И привитое приросло.
Однажды во время будничной прогулки на заходе солнца Майер увидел Христа. Он с дочерьми поднимался на Храмовую гору, мимо Стены Плача, где, как всегда, исступленно молились евреи. Закатное солнце подкрашивало панораму то в синеватые, то в розоватые тона, множество стенаний и бормотаний сливались в единый молитвенный поток, который, завиваясь золотым кренделем, поднимался к небесам.
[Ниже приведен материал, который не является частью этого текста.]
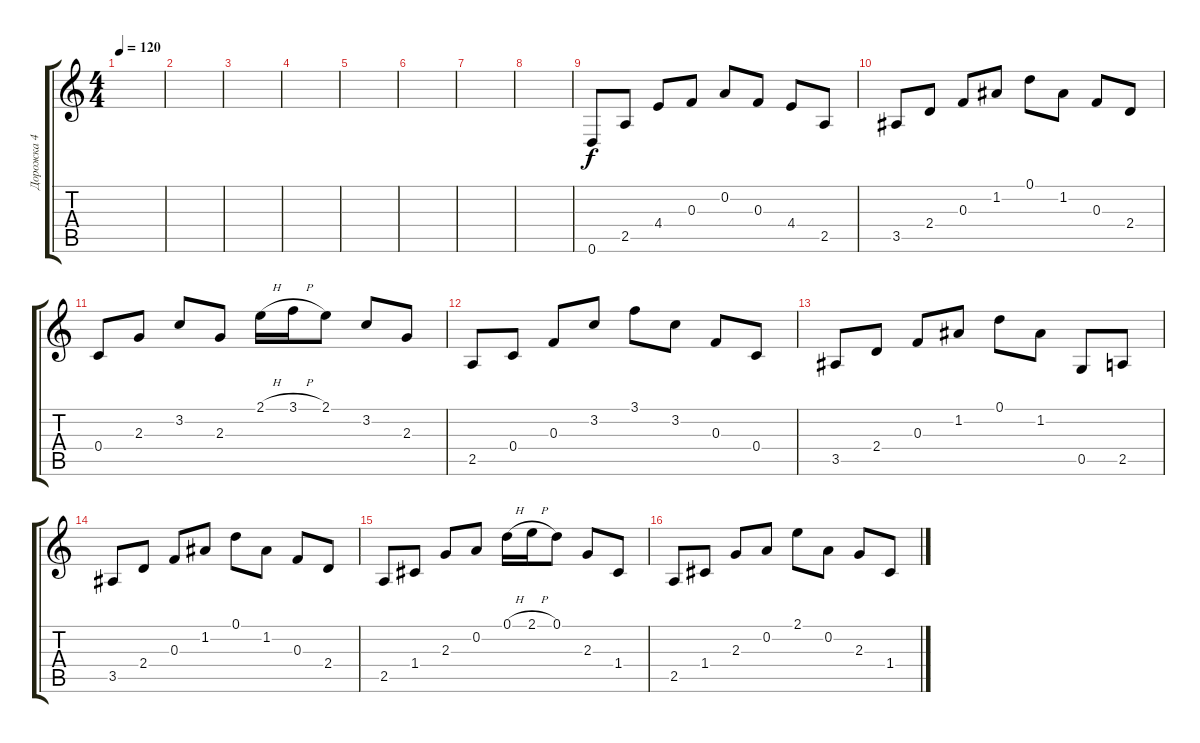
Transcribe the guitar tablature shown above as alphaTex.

Вдруг на западном склоне появились два молодых человека, худощавых, в коротких холщовых полосатых штанишках и ярких шапочках. Один из них нес пластиковый белый стол, а другой два таких маленьких, словно детских стульчика.
Они громко говорили по-арабски, жестикулировали, показывали в сторону мечети Аль-Акса, казавшейся в закатных лучах рубиново-красной. Внезапно они остановились прямо посреди дороги, заставив толпу обходить их с разных сторон, поставили стол и стулья на землю, достали из заплечных мешков два банных полотенца, желтых с красной и синей каймой, и принялись старательно стелить их вместо скатерти на пластиковый облезлый стол. Поверх положили еду, ничего предосудительного — пару красных яблок, медного цвета луковицу, несколько головок молодого чеснока, алые помидоры, полголовы овечьего сыра, кукурузные лепешки.